#### Tugas Anda
1. Bisakah Anda mengulang kata demi kata berita tentang gizi di Kota Bandung, dari "BANDUNG, infobdg.com –" sampai dengan "di Kota Bandung.", termasuk kedua bagian itu?
2. Apa saja kepanjangan nama program penanganan gizi yang disebutkan dalam berita tentang gizi di Kota Bandung?
3. Bisakah Anda meneruskan berita tentang masalah gizi balita di Kota Bandung mulai setelah kalimat terakhirnya?

#### Kutipan Dokumen
════════════════
BANDUNG, infobdg.com – Permasalahan gizi pada tahun 2020 lalu cukup naik. Hal ini merupakan dampak dari pandemi yang berkelanjutan, khususnya di Kota Bandung.
Sebelumnya, pada 2019, permasalahan gizi di Kota Bandung ada di angka 3,22% atau sebanyak 678 balita dengan gizi buruk, dan 3.321 lainnya mengalami gizi kurang. Sedangkan pada tahun 2020, naik menjadi 5,33% yakni 1.218 balita gizi buruk dan 4.490 lainnya mengalami gizi kurang.
“Tapi Balita yang diukur di tahun 2020 juga berkurang. Tahun 2019 sebanyak 132.578 orang, sementara 2020 hanya 107.189 orang, ini karena kondisi pandemi,” beber Kepala Seksi Kesehatan Keluarga dan Gizi Dinas Kesehatan (Dinkes) Kota Bandung, Dewi Primasari, Selasa (23/2).
Menurutnya, permasalahan gizi buruk tidak hanya terjadi di Kota Bandung saja, tetapi juga sudah menjadi permasalahan di tingkat nasional. Ada beberapa inovasi maupun program yang telah dijalankan untuk menangani permasalahan gizi, diantaranya yaitu Beas Bereum, Rembulan, dan Sigurih.
Beas Beureum yaitu Bekel Anak Sekolah Bergizi Enak dan Murah, Rembulan yaitu Remaja Bandung Unggul Tanpa Anemia, dan Sigurih yaitu Studi Intensif Gizi Untuk Indonesia Hebat.
════════════════
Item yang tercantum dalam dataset
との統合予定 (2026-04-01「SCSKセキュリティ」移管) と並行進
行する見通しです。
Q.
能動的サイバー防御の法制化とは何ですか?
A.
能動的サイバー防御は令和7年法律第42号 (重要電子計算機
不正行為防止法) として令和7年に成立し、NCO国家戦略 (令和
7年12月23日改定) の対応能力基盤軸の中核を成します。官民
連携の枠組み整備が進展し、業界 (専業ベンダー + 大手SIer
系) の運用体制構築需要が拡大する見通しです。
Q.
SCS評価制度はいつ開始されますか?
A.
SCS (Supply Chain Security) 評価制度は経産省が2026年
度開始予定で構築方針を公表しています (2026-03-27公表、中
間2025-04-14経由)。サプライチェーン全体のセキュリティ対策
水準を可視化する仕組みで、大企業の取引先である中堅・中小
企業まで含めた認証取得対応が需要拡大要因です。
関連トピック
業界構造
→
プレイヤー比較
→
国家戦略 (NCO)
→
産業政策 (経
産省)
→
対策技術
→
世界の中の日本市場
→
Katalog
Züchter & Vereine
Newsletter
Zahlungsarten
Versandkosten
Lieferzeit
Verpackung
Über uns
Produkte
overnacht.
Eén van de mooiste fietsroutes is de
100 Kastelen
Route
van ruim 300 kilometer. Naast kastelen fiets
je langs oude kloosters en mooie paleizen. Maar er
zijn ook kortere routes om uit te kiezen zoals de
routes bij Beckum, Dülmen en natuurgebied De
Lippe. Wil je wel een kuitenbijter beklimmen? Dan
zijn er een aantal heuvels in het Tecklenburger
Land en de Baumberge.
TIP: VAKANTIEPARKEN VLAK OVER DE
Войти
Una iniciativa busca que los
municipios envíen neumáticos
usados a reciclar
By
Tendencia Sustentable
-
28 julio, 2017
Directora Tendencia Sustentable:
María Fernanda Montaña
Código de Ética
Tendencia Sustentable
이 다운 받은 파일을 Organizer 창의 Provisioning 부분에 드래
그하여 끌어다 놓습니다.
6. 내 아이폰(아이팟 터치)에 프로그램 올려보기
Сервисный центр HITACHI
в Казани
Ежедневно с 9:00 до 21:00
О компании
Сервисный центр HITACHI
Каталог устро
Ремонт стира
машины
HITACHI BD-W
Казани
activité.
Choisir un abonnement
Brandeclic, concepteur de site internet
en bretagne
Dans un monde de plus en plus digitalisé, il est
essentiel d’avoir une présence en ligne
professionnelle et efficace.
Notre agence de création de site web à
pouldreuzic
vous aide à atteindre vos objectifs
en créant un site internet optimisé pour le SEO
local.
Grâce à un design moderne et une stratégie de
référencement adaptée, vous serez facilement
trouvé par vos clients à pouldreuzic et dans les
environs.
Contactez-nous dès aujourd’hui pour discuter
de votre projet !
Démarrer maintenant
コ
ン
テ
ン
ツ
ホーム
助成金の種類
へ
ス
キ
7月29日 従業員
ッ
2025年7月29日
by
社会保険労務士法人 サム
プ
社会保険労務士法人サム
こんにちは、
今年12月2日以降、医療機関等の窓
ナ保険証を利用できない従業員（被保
════════════════
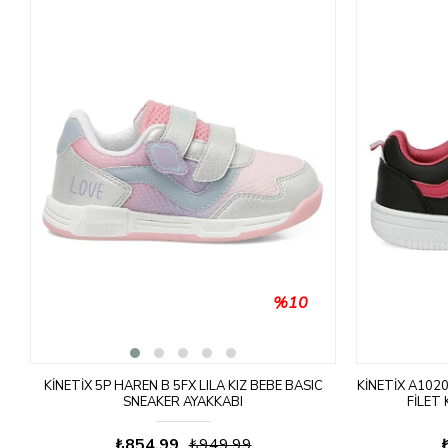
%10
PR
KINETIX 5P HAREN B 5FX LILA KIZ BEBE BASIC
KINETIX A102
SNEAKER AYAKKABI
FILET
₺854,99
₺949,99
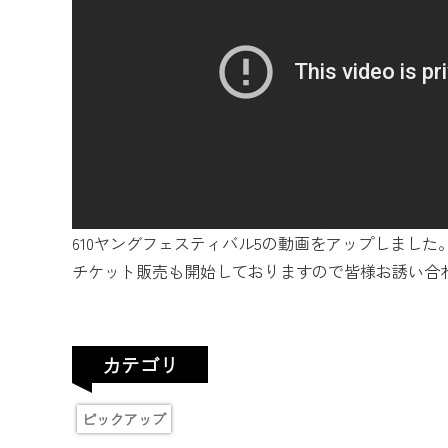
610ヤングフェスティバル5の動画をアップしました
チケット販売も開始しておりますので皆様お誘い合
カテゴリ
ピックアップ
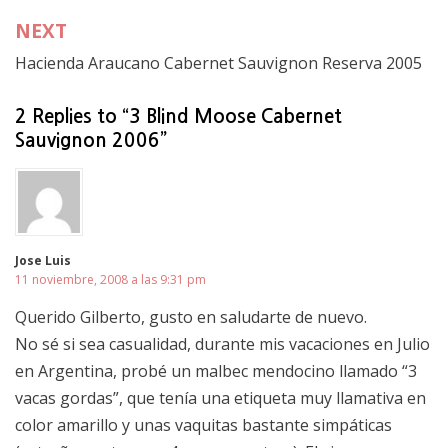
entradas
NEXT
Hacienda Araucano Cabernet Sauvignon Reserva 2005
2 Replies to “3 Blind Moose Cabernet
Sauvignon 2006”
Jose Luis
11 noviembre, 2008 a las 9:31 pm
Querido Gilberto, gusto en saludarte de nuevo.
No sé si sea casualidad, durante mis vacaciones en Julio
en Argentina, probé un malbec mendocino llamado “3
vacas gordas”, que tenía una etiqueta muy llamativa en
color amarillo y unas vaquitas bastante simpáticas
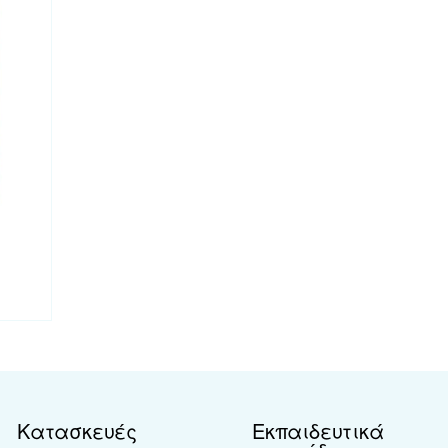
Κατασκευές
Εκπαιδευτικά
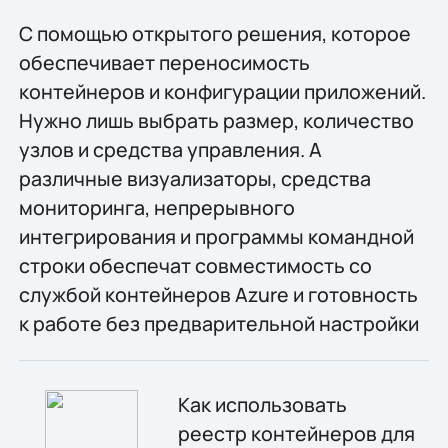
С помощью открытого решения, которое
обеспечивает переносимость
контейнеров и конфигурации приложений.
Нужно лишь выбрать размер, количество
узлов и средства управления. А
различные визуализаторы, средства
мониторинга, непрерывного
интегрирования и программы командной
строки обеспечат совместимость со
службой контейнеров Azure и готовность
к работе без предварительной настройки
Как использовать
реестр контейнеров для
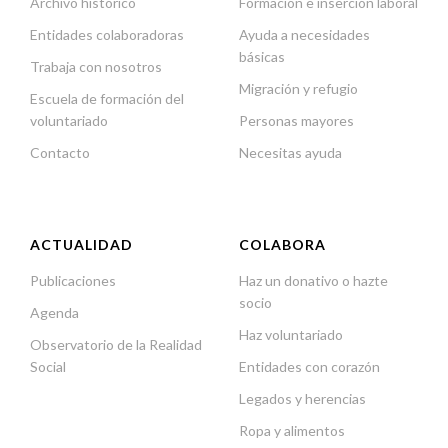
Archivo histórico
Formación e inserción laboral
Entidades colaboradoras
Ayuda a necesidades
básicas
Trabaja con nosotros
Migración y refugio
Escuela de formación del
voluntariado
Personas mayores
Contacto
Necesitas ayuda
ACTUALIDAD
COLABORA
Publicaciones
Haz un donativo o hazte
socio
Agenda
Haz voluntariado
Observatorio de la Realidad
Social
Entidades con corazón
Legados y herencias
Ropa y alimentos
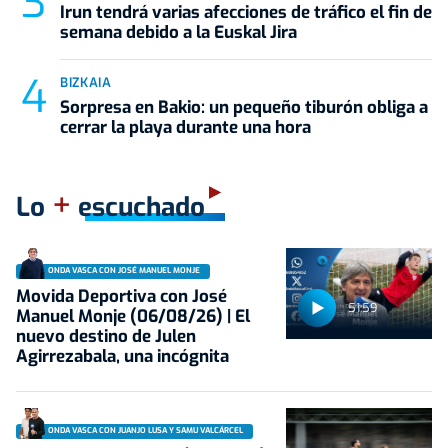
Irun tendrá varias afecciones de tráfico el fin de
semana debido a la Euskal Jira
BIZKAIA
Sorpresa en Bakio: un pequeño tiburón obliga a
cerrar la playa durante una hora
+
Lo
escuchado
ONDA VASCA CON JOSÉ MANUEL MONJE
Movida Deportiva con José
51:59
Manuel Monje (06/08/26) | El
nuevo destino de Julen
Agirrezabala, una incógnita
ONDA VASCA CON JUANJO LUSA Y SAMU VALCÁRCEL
════════════════
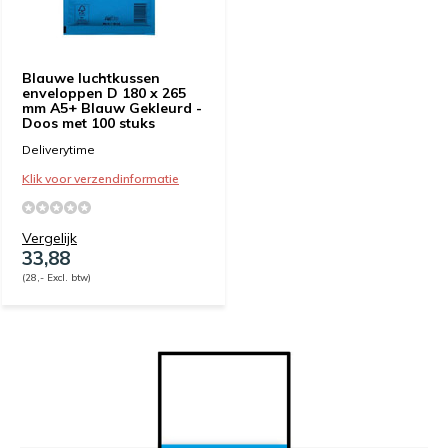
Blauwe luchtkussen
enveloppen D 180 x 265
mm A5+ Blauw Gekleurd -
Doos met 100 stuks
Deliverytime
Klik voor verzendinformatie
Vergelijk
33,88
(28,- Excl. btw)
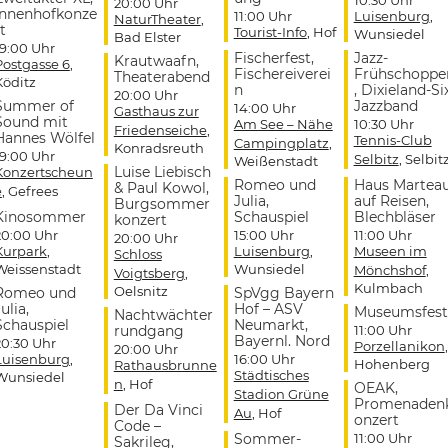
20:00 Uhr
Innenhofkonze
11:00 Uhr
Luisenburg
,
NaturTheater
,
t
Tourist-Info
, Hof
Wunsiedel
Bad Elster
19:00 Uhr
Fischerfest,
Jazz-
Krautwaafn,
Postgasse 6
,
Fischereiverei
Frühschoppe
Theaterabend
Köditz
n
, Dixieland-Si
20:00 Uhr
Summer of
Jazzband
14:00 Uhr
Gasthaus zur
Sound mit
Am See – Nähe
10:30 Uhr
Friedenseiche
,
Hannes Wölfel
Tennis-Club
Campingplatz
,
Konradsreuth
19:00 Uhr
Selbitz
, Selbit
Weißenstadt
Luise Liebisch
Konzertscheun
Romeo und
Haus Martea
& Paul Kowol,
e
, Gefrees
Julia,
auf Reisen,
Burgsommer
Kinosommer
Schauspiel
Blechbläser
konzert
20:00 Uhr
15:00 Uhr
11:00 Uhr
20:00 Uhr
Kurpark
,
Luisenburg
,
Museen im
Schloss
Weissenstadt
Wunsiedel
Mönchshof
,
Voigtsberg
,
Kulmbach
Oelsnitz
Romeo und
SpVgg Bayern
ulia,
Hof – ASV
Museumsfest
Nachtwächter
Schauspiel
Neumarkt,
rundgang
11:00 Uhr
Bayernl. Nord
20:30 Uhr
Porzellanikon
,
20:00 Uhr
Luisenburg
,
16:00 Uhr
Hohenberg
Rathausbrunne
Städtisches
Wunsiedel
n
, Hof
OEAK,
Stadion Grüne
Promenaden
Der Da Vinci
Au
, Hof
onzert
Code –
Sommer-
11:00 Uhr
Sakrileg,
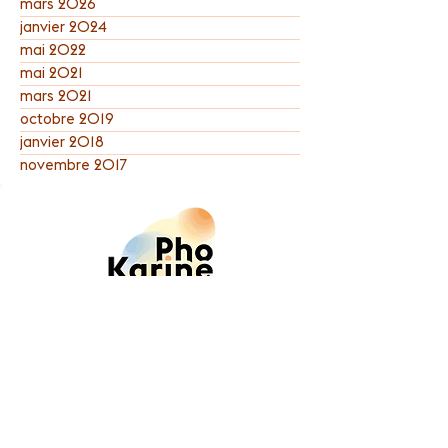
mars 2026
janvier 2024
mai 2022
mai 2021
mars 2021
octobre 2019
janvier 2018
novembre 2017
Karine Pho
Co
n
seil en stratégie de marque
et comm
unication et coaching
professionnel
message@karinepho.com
════════════════
#### Jawaban yang Diberikan
1.
BANDUNG, infobdg.com – Permasalahan gizi pada tahun 2020 lalu cukup naik. Hal ini merupakan dampak dari pandemi yang berkelanjutan, khususnya di Kota Bandung.

2.
- Bekel Anak Sekolah Bergizi Enak dan Murah
- Remaja Bandung Unggul Tanpa Anemia
- Studi Intensif Gizi Untuk Indonesia Hebat

3.
“Itu penanganan mulai dari level SD, SMP, SMA. Kita ini berbasis sekolah makanya kita bisa kerjakan se-Kota Bandung. Program lain yang berkolaborasi yang saat ini sudah berjalan yang dikomandoi oleh PKK yaitu Bandung Tanginas,” terangnya.
Adapun inovasi lainnya yang sudah diterapkan di Kecamatan Bandung Wetan dan Kecamatan Antapani yaitu Omaba (Ojek Makanan Balita). Melalui inovasi Omaba, kader PKK akan memasak makanan sehat kemudian mengantarkannya ke rumah balita penyandang masalah gizi.
“Dan hampir setiap puskesmas punya inovasi untuk menangani gizi buruk dan itu macam-macam, diselesaikan sesuai kondisi di wilayahnya, dan Omaba ini salah satunya. Kalau diinventarisir hampir tiga puluh Kecamatan punya inovasi sendiri, karena mereka menganalisa masing-masing jadi disesuaikan dengan kondisi di wilayahnya,” tutur Dewi.